George Carlin (Wikemedia commons) 

cortocircuiti

Ora l'intelligenza artificiale copia anche le parolacce protette da copyright

Mariarosa Mancuso

La comicità dovrebbe essere il baluardo inespugnabile, la fortezza dove gli umani si ritireranno quando tutto intorno a loro sarà generato da sofisticate e superiori intelligenze. A raccontarsi barzellette, magari sconce.. Il caso del comico George Carlin sul podcast “Dudesy”

George Carlin è morto nel 2008. Lasciando in eredità un gran repertorio di battute spesso copiate (“ma si trattava di un omaggio, era una citazione”, abbozza solitamente il comico se qualcuno dice “plagio”). E le “Seven Dirty Words” che negli anni 70 era vietato pronunciare in televisione. Per dire: c’era anche “tits” – come nel grido di battaglia di Mrs. Maisel che dà una controllatina prima di salire sul palco: “tits up!”. 

Cose da poco, rispetto allo speciale di un’ora comparso su “Dudesy”, podcast di Will Sasso e Chad Kultgen: si presentano come l’avanguardia dell’intelligenza artificiale applicata allo spettacolo. Titolo: “George’s Carlin: I’m Glad I’m Dead”. I due dichiaravano che il lavoro era frutto dell’IA “nutrita” con gli spettacoli registrati in vita dal comico (“allenata”, se preferite). Fino a quando la figlia di George Carlin ha sporto denuncia alla Federal Court della California: “Non somiglia per niente a mio padre, e non avevate il diritto di saccheggiare materiale protetto da copyright”. 

Colpo di scena: gli autori del podcast Sasso & Kultgen hanno sconfessato tutto. Non è stata l’intelligenza artificiale, tutte le battute sono state scritte da Chalt Kutgen. Insomma, alla vecchia maniera. Imitando poi nel podcast la voce di George Carlin. Basterà la precipitosa marcia indietro a evitare la condanna? E a risollevare l’intelligenza artificiale dalla figuraccia? La comicità dovrebbe essere il baluardo inespugnabile, la fortezza dove gli umani si ritireranno quando tutto intorno a loro sarà generato da sofisticate e superiori intelligenze. A raccontarsi barzellette, magari sconce.

Non sappiamo se dire “le battute sono mie, e la voce di George Carlin pure” eviterà la denuncia per violazione di copyright, o rimane qualche altro attentato alla proprietà intellettuale – in gergo PI. Certo è che la marcia indietro ricorda il settecentesco “Turco giocatore di scacchi”. Era l’epoca dei primi automi – lo Scrivano, per esempio, seduto sullo sgabellino con la penna d’oca, capace di scrivere  40 caratteri su tre righe (assieme al cinema, sono le magie raccontate in “Hugo Cabret” di Martin Scorsese). 

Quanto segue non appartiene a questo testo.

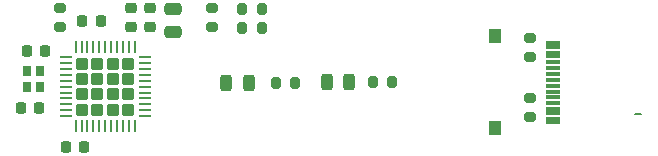
<source format=gbr>
%TF.GenerationSoftware,KiCad,Pcbnew,9.0.3*%
%TF.CreationDate,2025-08-28T21:01:50-07:00*%
%TF.ProjectId,xyp-gpib,7879702d-6770-4696-922e-6b696361645f,rev?*%
%TF.SameCoordinates,Original*%
%TF.FileFunction,Paste,Top*%
%TF.FilePolarity,Positive*%
%FSLAX46Y46*%
G04 Gerber Fmt 4.6, Leading zero omitted, Abs format (unit mm)*
G04 Created by KiCad (PCBNEW 9.0.3) date 2025-08-28 21:01:50*
%MOMM*%
%LPD*%
G01*
G04 APERTURE LIST*
G04 Aperture macros list*
%AMRoundRect*
0 Rectangle with rounded corners*
0 $1 Rounding radius*
0 $2 $3 $4 $5 $6 $7 $8 $9 X,Y pos of 4 corners*
0 Add a 4 corners polygon primitive as box body*
4,1,4,$2,$3,$4,$5,$6,$7,$8,$9,$2,$3,0*
0 Add four circle primitives for the rounded corners*
1,1,$1+$1,$2,$3*
1,1,$1+$1,$4,$5*
1,1,$1+$1,$6,$7*
1,1,$1+$1,$8,$9*
0 Add four rect primitives between the rounded corners*
20,1,$1+$1,$2,$3,$4,$5,0*
20,1,$1+$1,$4,$5,$6,$7,0*
20,1,$1+$1,$6,$7,$8,$9,0*
20,1,$1+$1,$8,$9,$2,$3,0*%
G04 Aperture macros list end*
%ADD10C,0.150000*%
%ADD11RoundRect,0.250000X0.475000X-0.250000X0.475000X0.250000X-0.475000X0.250000X-0.475000X-0.250000X0*%
%ADD12RoundRect,0.225000X0.250000X-0.225000X0.250000X0.225000X-0.250000X0.225000X-0.250000X-0.225000X0*%
%ADD13RoundRect,0.225000X0.225000X0.250000X-0.225000X0.250000X-0.225000X-0.250000X0.225000X-0.250000X0*%
%ADD14RoundRect,0.243750X0.243750X0.456250X-0.243750X0.456250X-0.243750X-0.456250X0.243750X-0.456250X0*%
%ADD15RoundRect,0.200000X-0.275000X0.200000X-0.275000X-0.200000X0.275000X-0.200000X0.275000X0.200000X0*%
%ADD16RoundRect,0.200000X-0.200000X-0.275000X0.200000X-0.275000X0.200000X0.275000X-0.200000X0.275000X0*%
%ADD17RoundRect,0.200000X0.275000X-0.200000X0.275000X0.200000X-0.275000X0.200000X-0.275000X-0.200000X0*%
%ADD18RoundRect,0.249999X-0.275001X0.275001X-0.275001X-0.275001X0.275001X-0.275001X0.275001X0.275001X0*%
%ADD19RoundRect,0.062500X-0.062500X0.475000X-0.062500X-0.475000X0.062500X-0.475000X0.062500X0.475000X0*%
%ADD20RoundRect,0.062500X-0.475000X0.062500X-0.475000X-0.062500X0.475000X-0.062500X0.475000X0.062500X0*%
%ADD21RoundRect,0.225000X-0.225000X-0.250000X0.225000X-0.250000X0.225000X0.250000X-0.225000X0.250000X0*%
%ADD22R,0.800000X0.900000*%
%ADD23R,1.150000X0.300000*%
%ADD24R,1.000000X1.250000*%
G04 APERTURE END LIST*
D10*
X234252000Y-85217000D02*
X233744000Y-85217000D01*
D11*
%TO.C,C1*%
X194564000Y-78293000D03*
X194564000Y-76393000D03*
%TD*%
D12*
%TO.C,C2*%
X191008000Y-77864000D03*
X191008000Y-76314000D03*
%TD*%
D13*
%TO.C,C7*%
X188481000Y-77343000D03*
X186931000Y-77343000D03*
%TD*%
D14*
%TO.C,D1*%
X200987900Y-82600800D03*
X199112900Y-82600800D03*
%TD*%
D15*
%TO.C,R1*%
X185039000Y-76264000D03*
X185039000Y-77914000D03*
%TD*%
D16*
%TO.C,R2*%
X200470000Y-77978000D03*
X202120000Y-77978000D03*
%TD*%
%TO.C,R3*%
X200470000Y-76327000D03*
X202120000Y-76327000D03*
%TD*%
%TO.C,R4*%
X203289400Y-82600800D03*
X204939400Y-82600800D03*
%TD*%
D17*
%TO.C,R5*%
X197866000Y-77914000D03*
X197866000Y-76264000D03*
%TD*%
D18*
%TO.C,U1*%
X190799000Y-80981000D03*
X189499000Y-80981000D03*
X188199000Y-80981000D03*
X186899000Y-80981000D03*
X190799000Y-82281000D03*
X189499000Y-82281000D03*
X188199000Y-82281000D03*
X186899000Y-82281000D03*
X190799000Y-83581000D03*
X189499000Y-83581000D03*
X188199000Y-83581000D03*
X186899000Y-83581000D03*
X190799000Y-84881000D03*
X189499000Y-84881000D03*
X188199000Y-84881000D03*
X186899000Y-84881000D03*
D19*
X191349000Y-79593500D03*
X190849000Y-79593500D03*
X190349000Y-79593500D03*
X189849000Y-79593500D03*
X189349000Y-79593500D03*
X188849000Y-79593500D03*
X188349000Y-79593500D03*
X187849000Y-79593500D03*
X187349000Y-79593500D03*
X186849000Y-79593500D03*
X186349000Y-79593500D03*
D20*
X185511500Y-80431000D03*
X185511500Y-80931000D03*
X185511500Y-81431000D03*
X185511500Y-81931000D03*
X185511500Y-82431000D03*
X185511500Y-82931000D03*
X185511500Y-83431000D03*
X185511500Y-83931000D03*
X185511500Y-84431000D03*
X185511500Y-84931000D03*
X185511500Y-85431000D03*
D19*
X186349000Y-86268500D03*
X186849000Y-86268500D03*
X187349000Y-86268500D03*
X187849000Y-86268500D03*
X188349000Y-86268500D03*
X188849000Y-86268500D03*
X189349000Y-86268500D03*
X189849000Y-86268500D03*
X190349000Y-86268500D03*
X190849000Y-86268500D03*
X191349000Y-86268500D03*
D20*
X192186500Y-85431000D03*
X192186500Y-84931000D03*
X192186500Y-84431000D03*
X192186500Y-83931000D03*
X192186500Y-83431000D03*
X192186500Y-82931000D03*
X192186500Y-82431000D03*
X192186500Y-81931000D03*
X192186500Y-81431000D03*
X192186500Y-80931000D03*
X192186500Y-80431000D03*
%TD*%
D21*
%TO.C,C5*%
X182232000Y-79883000D03*
X183782000Y-79883000D03*
%TD*%
D13*
%TO.C,C6*%
X183274000Y-84709000D03*
X181724000Y-84709000D03*
%TD*%
D22*
%TO.C,Y1*%
X182203000Y-81596000D03*
X182203000Y-82996000D03*
X183303000Y-82996000D03*
X183303000Y-81596000D03*
%TD*%
D12*
%TO.C,C3*%
X192659000Y-77864000D03*
X192659000Y-76314000D03*
%TD*%
D13*
%TO.C,C4*%
X187084000Y-88011000D03*
X185534000Y-88011000D03*
%TD*%
D23*
%TO.C,J1*%
X226771200Y-85946800D03*
X226771200Y-85146800D03*
X226771200Y-83846800D03*
X226771200Y-82846800D03*
X226771200Y-82346800D03*
X226771200Y-81346800D03*
X226771200Y-80046800D03*
X226771200Y-79246800D03*
X226771200Y-79546800D03*
X226771200Y-80346800D03*
X226771200Y-80846800D03*
X226771200Y-81846800D03*
X226771200Y-83346800D03*
X226771200Y-84346800D03*
X226771200Y-84846800D03*
X226771200Y-85646800D03*
%TD*%
D16*
%TO.C,R6*%
X211519000Y-82550000D03*
X213169000Y-82550000D03*
%TD*%
D14*
%TO.C,D2*%
X209522300Y-82550000D03*
X207647300Y-82550000D03*
%TD*%
D24*
%TO.C,SW1*%
X221869000Y-78675000D03*
X221869000Y-86425000D03*
%TD*%
D15*
%TO.C,R7*%
X224840800Y-83858600D03*
X224840800Y-85508600D03*
%TD*%
%TO.C,R8*%
X224840800Y-78778600D03*
X224840800Y-80428600D03*
%TD*%
M02*

</source>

Nel 1770 il barone ungherese von Kempelen regalò all’imperatrice Maria Teresa d’Austria un giocatore di scacchi “meccanico”, in grado di sfidare qualsiasi umano. Un Turco che giocava a scacchi, per essere precisi, con tanto di turbante a abiti adeguati. Vinceva (giocando con i bianchi e facendo la prima mossa). Portato in tournée per l’Europa e gli Stati Uniti ebbe un gran successo. Qualcuno cominciò a insospettirsi: dentro la macchina, oltre agli ingranaggi che venivano mostrati al pubblico meravigliato, c’era infatti un bravo giocatore, minuscolo abbastanza da spostarsi quando le porticine venivano aperte. Una per volta.

L’avvocato che cura gli interessi degli eredi Carlin sostiene che l’azione legale proseguirà, anche dopo la marcia indietro dei due falsari – non è chiaro se veritiera o strumentale, non c’è neppure la scappatoia della satira. La mossa riaccende il dibattito su una questione aperta. E’ lecito “allenare” i modelli di apprendimento linguistico dell’IA con materiali audio e video protetti da copyright? 

Lo scorso luglio Sarah Silverman aveva partecipato a una class action contro OpenAI e a un’altra contro Meta, accusando le aziende di violazione del diritto d’autore. Un gruppo di romanzieri – da Jonathan Franzen a John Grisham – ha fatto lo stesso a settembre, contro OpenAI. A dicembre è stata la volta del New York Times, che ha messo sotto accusa anche Microsoft, che in OpenAI ha investito parecchio. L’intelligenza artificiale copia, signora maestra.